What is expected
If a line of the material holds the string "wrist", please copy it.

=== Section Start ===

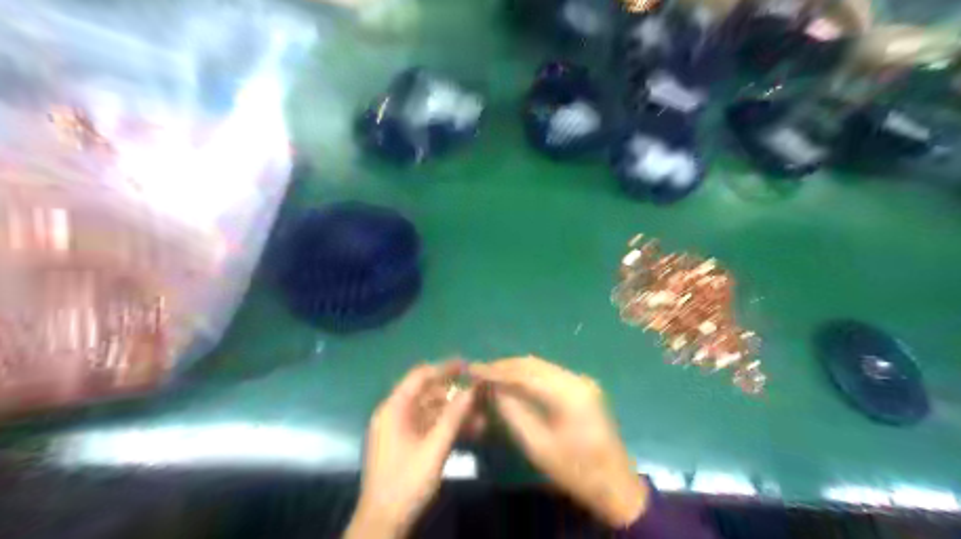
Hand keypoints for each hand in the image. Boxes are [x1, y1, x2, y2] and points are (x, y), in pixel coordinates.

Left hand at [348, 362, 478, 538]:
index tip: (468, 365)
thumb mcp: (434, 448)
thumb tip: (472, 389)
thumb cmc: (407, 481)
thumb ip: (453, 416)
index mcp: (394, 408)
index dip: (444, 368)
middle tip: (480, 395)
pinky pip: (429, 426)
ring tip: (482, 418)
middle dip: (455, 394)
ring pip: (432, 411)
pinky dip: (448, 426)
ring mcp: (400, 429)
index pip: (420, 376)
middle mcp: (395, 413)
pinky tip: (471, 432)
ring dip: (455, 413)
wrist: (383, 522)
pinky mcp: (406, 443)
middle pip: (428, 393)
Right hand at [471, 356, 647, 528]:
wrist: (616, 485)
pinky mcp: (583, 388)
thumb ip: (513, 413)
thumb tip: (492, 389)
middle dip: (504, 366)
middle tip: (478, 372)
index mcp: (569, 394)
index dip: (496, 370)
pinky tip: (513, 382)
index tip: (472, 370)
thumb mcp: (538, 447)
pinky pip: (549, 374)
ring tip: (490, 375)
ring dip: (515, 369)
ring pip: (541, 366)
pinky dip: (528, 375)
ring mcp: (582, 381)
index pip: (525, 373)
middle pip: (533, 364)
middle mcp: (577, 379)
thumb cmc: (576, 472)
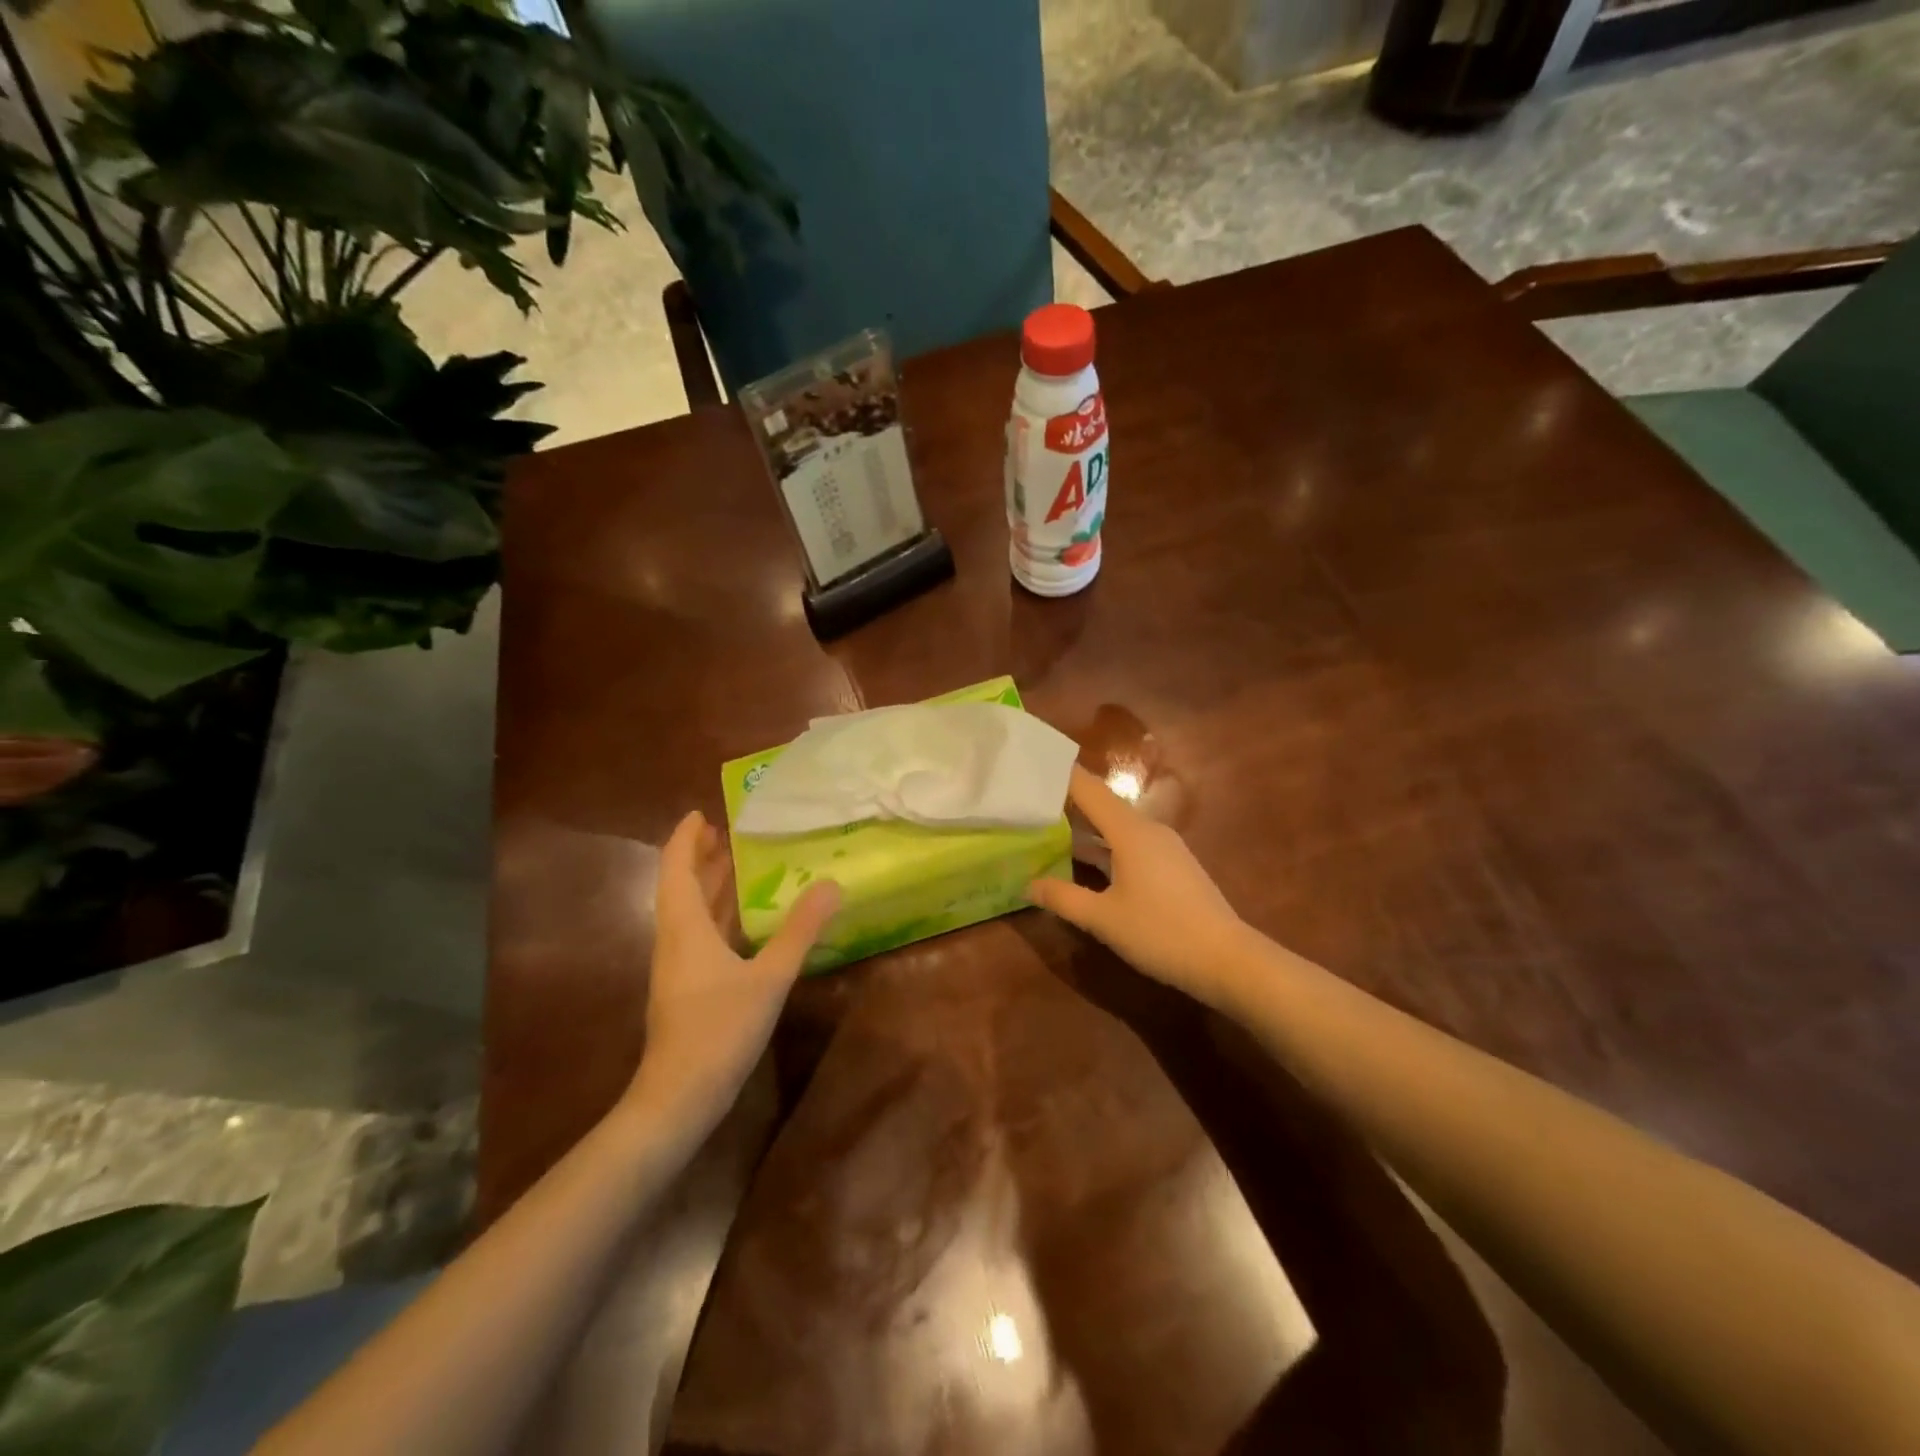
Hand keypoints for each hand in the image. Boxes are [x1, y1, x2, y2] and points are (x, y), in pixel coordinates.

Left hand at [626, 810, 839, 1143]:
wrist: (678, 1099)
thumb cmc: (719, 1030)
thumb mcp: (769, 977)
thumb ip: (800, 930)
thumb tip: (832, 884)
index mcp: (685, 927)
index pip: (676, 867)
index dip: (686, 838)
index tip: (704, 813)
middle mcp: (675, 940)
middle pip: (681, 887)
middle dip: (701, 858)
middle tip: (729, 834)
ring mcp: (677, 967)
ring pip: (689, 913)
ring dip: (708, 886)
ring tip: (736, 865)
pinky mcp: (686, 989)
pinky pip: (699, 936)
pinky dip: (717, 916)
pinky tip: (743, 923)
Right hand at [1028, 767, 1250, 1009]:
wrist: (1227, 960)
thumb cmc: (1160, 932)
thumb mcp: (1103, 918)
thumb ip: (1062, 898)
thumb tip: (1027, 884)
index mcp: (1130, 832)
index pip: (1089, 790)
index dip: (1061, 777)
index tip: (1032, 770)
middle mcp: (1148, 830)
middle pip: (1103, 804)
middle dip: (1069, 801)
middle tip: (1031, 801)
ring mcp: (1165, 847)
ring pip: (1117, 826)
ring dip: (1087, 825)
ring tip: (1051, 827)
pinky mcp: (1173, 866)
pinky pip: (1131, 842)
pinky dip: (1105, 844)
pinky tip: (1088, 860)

=== Section End ===
=== Section Start ===

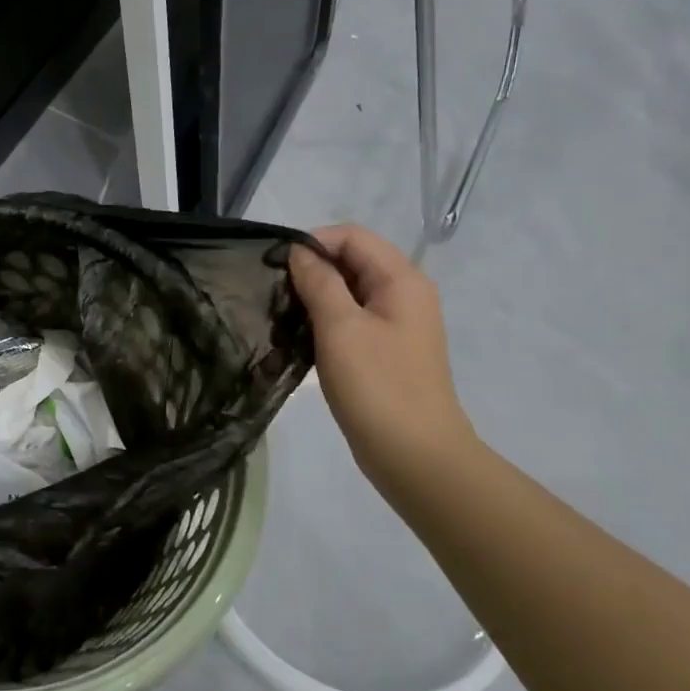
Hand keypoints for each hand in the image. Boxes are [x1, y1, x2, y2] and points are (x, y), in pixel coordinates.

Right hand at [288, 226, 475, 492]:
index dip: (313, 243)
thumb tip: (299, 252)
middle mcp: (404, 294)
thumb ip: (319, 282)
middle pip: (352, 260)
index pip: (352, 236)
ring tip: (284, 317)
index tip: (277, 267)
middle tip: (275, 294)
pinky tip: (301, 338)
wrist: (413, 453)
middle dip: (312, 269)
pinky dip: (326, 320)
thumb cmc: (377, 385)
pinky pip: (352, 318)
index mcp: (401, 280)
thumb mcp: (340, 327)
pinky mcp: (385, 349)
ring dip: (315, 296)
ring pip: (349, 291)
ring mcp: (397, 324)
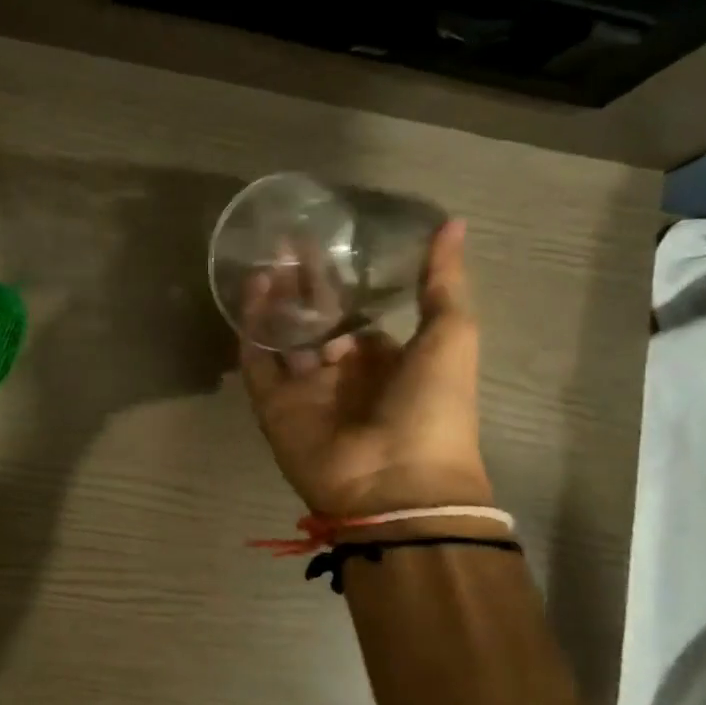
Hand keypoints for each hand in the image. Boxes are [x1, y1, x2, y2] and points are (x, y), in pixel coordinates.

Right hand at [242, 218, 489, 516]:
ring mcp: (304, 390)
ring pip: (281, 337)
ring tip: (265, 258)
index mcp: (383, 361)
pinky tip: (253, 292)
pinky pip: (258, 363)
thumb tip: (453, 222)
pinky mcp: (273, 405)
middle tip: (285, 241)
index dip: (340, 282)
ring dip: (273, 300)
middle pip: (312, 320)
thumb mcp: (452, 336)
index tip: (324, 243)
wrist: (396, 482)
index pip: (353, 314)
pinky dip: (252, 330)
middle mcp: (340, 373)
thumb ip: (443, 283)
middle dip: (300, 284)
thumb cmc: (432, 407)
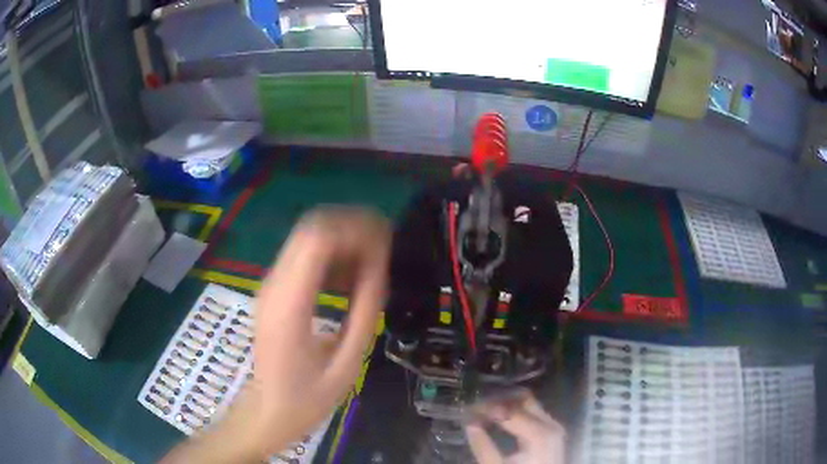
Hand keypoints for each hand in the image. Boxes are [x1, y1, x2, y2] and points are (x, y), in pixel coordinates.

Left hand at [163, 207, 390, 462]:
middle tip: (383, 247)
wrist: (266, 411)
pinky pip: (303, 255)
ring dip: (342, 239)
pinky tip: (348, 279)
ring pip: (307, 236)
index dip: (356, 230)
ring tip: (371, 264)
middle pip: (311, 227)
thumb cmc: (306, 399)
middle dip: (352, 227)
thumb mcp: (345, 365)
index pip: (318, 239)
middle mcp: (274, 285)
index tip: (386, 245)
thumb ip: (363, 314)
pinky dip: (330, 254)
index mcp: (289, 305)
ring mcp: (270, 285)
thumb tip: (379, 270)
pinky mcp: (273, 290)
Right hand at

=== Section End ===

Result of this task
wrist: (383, 522)
wrist: (616, 485)
wrist: (678, 1099)
wrist: (1227, 960)
wrist: (413, 453)
wrist: (396, 482)
wrist: (266, 411)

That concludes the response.